Türkiye’de şu an beş kuşak birlikte yaşıyor: 1927-1945 arası doğan Sessiz Kuşak, 1945-1964 arası doğan Bebek Bombardımanı Kuşağı, 1965-1979 arası doğan X Kuşağı, 1980-1999 arasında doğan Y Kuşağı ve 2000-2018 arasında doğan Z Kuşağı.
İki dünya savaşı arasında doğmuş olan Sessiz Kuşağın artık neredeyse tamamı iş yaşamında aktif olarak bulunmuyor ancak bu kuşak, sıkı çalışmayı, saygıyı ve sadakati çalışma dünyasına yerleştiren kişiler. İsmin tam nereden geldiği bilinmese de, bu kuşağın pek çoğunluğu, o dönemde fikir beyan etmenin tehlikeli olduğunu düşünüyordu. İlk defa 1961 yılında, Time Magazine, “The Younger Generation” makalesinde bu terimi kullandı. Bu kuşak, Birinci Dünya Savaşı sonrası Büyük Buhranın çocukları ve İkinci Dünya Savaşını en yakından deneyimleyenlerden. Pek çoğu ailesini ve sahip olduklarını kaybetti ve yerinden edildi. Dünya Savaşı sonrası hem ekonomik sorunlar devam etti, hem de ağır siyasi rejimlerin baskısı altında kaldı. Kendinden bir önceki jenerasyonun yaptığı gibi sisteme karşı durmak yerine, sistemle birlikte çalışan bir kuşak oldu. Başlarını aşağıda tutan, çok çalışan, kurallara uyan, risk almayan kişilerden oluşuyordu.

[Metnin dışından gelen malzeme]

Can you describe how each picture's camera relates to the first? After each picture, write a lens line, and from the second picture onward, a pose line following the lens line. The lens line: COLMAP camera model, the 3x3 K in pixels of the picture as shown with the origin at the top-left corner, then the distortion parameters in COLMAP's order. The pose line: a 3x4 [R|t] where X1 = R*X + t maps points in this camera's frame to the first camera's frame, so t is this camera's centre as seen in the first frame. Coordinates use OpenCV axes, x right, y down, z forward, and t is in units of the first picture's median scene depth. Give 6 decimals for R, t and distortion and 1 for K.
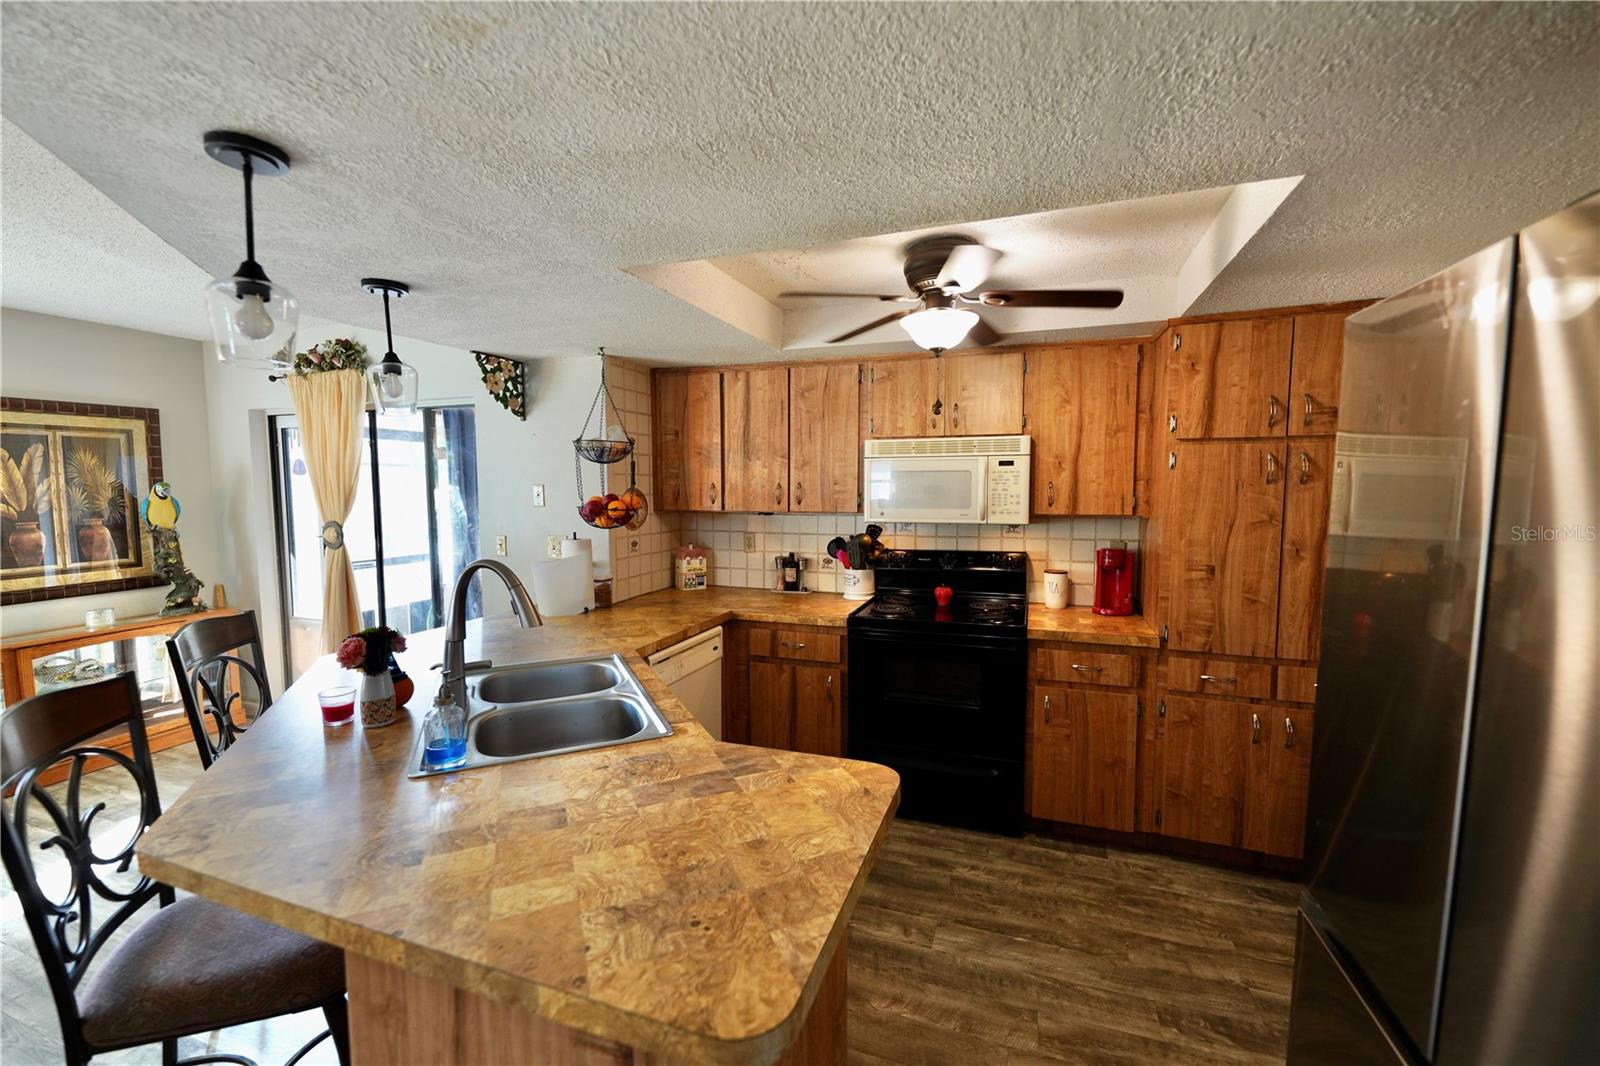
lens RADIAL K [[640.6, 0, 795.2], [0, 640.6, 533.0], [0, 0, 1]] dist [0.000164, 0.000060]
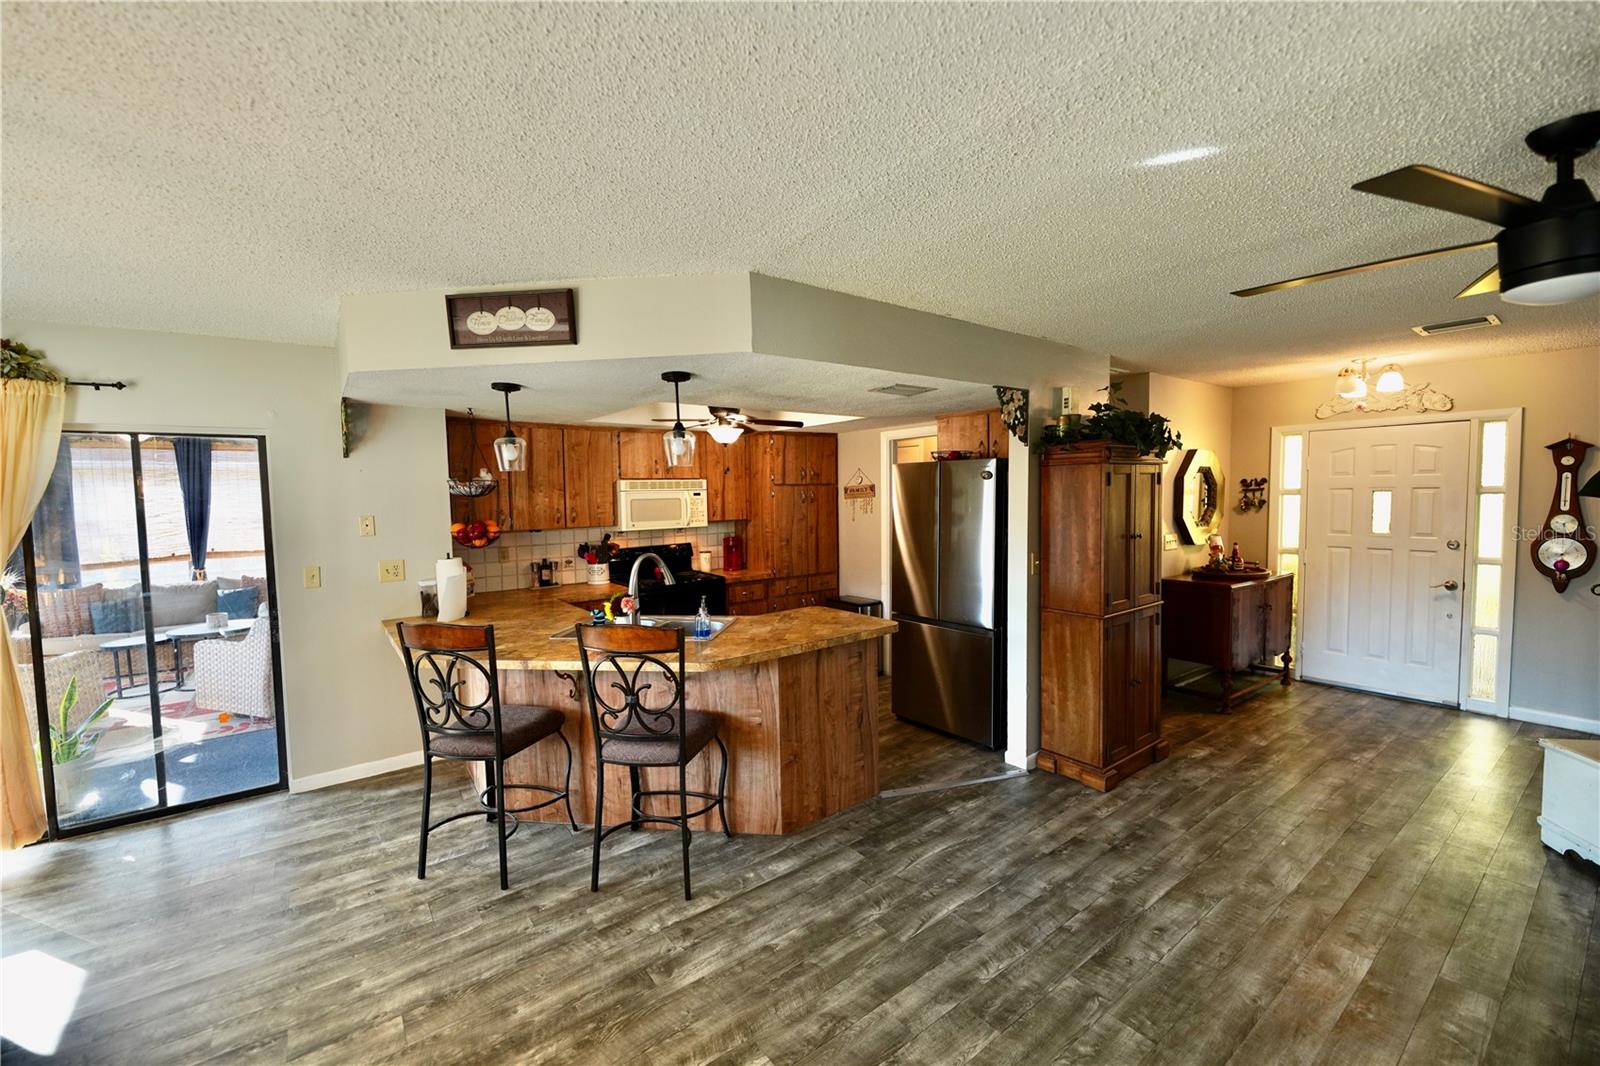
lens RADIAL K [[640.6, 0, 802.5], [0, 640.6, 532.2], [0, 0, 1]] dist [0.000164, 0.000060]
pose [[0.546558, -0.058987, 0.835341, -0.903467], [0.077450, 0.996801, 0.019714, -0.010444], [-0.833832, 0.053923, 0.549379, -0.229660]]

Savaş sonrası, genişleyen ekonomi ve artan yaşam standartlarıyla birlikte, ortaya çıkan nüfus artışının çocukları ise bebek bombardımanı kuşağı olarak adlandırılır. İletişim şekli olarak yüz yüze sohbeti tercih eden, geçmiş öğretileri kullanarak çözüm arayışında olan, çalışma hayatları boyunca emeklilikte rahatlık ve düzenli bir hayat hayali kuran bir nesildir. Eğitim hayatlarında ise geleneksel sınıflara alışıktırlar ve soru-cevap tekniği, geri bildirim, derse katılım ile öğrenirler. Öğrenme süreci için otorite figürü olan öğretmene ihtiyaç duyarlar. Önceki kuşağa göre daha varlıklı, daha aktif, bedenen daha fit ve dünyanın geleceğine dair daha iyimserdirler. Bu kuşağın en fazla eleştirildiği özellikleri ise, tüketim davranışlarındaki artıştır. Diğer kuşakların, gereksiz olduğunu düşündüğü alış-veriş alışkanlıkları olabilir. Bu kuşak, rasyonel aklı ve düşünmeyi temsil eder. Hem çocuklarına hem annelerine bakmış bir nesildir ki bu sebeple, kalabalık ailelerin son temsilcisi olarak görülebilir.